▸ Given request 1
From the text on the GitHub crawler, copy everything from "Building with Both" to "optional API token.".

▸ Reading passage
-----

Building with Both Approaches
With ethics in mind, I built my GitHub crawler to be smart about when to use each approach. The strategy was simple: try the API first, fall back to scraping when necessary.
class SmartGitHubCollector:
"""
A smart GitHub data collector that tries API first,
then falls back to scraping when needed.
"""
def __init__(self, api_token=None):
"""
Initialize the collector with optional API token.
Args:
api_token (str, optional): GitHub API token for higher rate limits
"""
self.api_token = api_token
self.scraper = GitHubScraper() # Our scraper instance
# Set up API headers
self.api_headers = {
'Accept': 'application/vnd.github.v3+json',
'User-Agent': 'Educational-GitHub-Analyzer'
}
# Add token if provided (increases rate limit to 5000/hour)
if api_token:
self.api_headers['Authorization'] = f'token {api_token}'
def extract_user_info(self, username):
"""
Extract user information using the best available method.
Tries API first, falls back to scraping if needed.
Args:
username (str): GitHub username
Returns:
dict: User information
"""
# First, try the API (cleaner and more reliable)
api_data = self._try_api(username)
if api_data:
return self._parse_api_data(api_data)
# API failed? Try scraping
print(f"API unavailable for {username}, trying web scraping...")
return self._try_scraping(username)
def _try_api(self, username):
"""
Attempt to get user data via GitHub API.
Returns:
dict: API response or None if failed
"""
url = f'https://api.github.com/users/{username}'
try:
response = requests.get(url, headers=self.api_headers, timeout=5)
if response.status_code == 200:
return response.json()
except:
pass # Silently fail and return None
return None
def _try_scraping(self, username):
"""

-----

▸ Information shown
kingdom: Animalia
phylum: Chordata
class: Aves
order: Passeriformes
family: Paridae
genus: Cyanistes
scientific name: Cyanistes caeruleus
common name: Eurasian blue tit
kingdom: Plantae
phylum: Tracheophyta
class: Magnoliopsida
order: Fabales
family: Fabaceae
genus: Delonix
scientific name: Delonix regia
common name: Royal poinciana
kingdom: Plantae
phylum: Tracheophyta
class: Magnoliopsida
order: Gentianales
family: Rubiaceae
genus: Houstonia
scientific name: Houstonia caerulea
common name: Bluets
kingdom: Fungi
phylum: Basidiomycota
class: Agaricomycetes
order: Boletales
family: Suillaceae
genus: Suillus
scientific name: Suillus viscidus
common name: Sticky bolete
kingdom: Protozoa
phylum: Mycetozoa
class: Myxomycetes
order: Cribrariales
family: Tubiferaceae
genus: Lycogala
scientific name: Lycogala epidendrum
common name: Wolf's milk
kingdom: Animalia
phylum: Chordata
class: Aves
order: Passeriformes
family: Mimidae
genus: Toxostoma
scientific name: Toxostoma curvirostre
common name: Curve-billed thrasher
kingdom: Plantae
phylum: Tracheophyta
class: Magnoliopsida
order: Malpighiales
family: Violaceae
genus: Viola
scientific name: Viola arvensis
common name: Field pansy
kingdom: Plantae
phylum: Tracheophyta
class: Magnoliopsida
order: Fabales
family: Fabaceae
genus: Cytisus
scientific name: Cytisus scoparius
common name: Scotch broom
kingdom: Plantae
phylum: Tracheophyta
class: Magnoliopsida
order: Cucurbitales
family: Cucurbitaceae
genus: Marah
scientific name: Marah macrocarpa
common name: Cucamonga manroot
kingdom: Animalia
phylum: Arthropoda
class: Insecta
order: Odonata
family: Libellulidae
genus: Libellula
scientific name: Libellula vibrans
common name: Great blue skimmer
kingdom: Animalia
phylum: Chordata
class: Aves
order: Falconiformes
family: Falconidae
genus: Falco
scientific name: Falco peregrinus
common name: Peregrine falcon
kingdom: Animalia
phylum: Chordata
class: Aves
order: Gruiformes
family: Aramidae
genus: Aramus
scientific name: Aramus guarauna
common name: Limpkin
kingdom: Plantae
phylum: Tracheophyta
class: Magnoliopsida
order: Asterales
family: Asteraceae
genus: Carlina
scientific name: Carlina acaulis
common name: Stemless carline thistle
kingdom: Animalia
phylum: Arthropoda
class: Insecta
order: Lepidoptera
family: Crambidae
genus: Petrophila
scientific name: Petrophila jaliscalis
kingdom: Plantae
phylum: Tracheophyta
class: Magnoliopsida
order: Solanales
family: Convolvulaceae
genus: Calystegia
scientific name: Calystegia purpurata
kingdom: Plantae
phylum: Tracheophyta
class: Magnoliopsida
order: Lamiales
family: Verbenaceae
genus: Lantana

-----

▸ Given request 2
In the records, take the lines from the line with "common name: Wolf's milk" to the line with "genus: Falco", and present only those as a Markdown table with the columns Row and Entry. Put the row number under Row and the line under Entry, and skip any blank lines.

▸ Solution 1
Building with Both Approaches
With ethics in mind, I built my GitHub crawler to be smart about when to use each approach. The strategy was simple: try the API first, fall back to scraping when necessary.
class SmartGitHubCollector:
"""
A smart GitHub data collector that tries API first,
then falls back to scraping when needed.
"""
def __init__(self, api_token=None):
"""
Initialize the collector with optional API token.

▸ Solution 2
| Row | Entry |
|---|---|
| 1 | common name: Wolf's milk |
| 2 | kingdom: Animalia |
| 3 | phylum: Chordata |
| 4 | class: Aves |
| 5 | order: Passeriformes |
| 6 | family: Mimidae |
| 7 | genus: Toxostoma |
| 8 | scientific name: Toxostoma curvirostre |
| 9 | common name: Curve-billed thrasher |
| 10 | kingdom: Plantae |
| 11 | phylum: Tracheophyta |
| 12 | class: Magnoliopsida |
| 13 | order: Malpighiales |
| 14 | family: Violaceae |
| 15 | genus: Viola |
| 16 | scientific name: Viola arvensis |
| 17 | common name: Field pansy |
| 18 | kingdom: Plantae |
| 19 | phylum: Tracheophyta |
| 20 | class: Magnoliopsida |
| 21 | order: Fabales |
| 22 | family: Fabaceae |
| 23 | genus: Cytisus |
| 24 | scientific name: Cytisus scoparius |
| 25 | common name: Scotch broom |
| 26 | kingdom: Plantae |
| 27 | phylum: Tracheophyta |
| 28 | class: Magnoliopsida |
| 29 | order: Cucurbitales |
| 30 | family: Cucurbitaceae |
| 31 | genus: Marah |
| 32 | scientific name: Marah macrocarpa |
| 33 | common name: Cucamonga manroot |
| 34 | kingdom: Animalia |
| 35 | phylum: Arthropoda |
| 36 | class: Insecta |
| 37 | order: Odonata |
| 38 | family: Libellulidae |
| 39 | genus: Libellula |
| 40 | scientific name: Libellula vibrans |
| 41 | common name: Great blue skimmer |
| 42 | kingdom: Animalia |
| 43 | phylum: Chordata |
| 44 | class: Aves |
| 45 | order: Falconiformes |
| 46 | family: Falconidae |
| 47 | genus: Falco |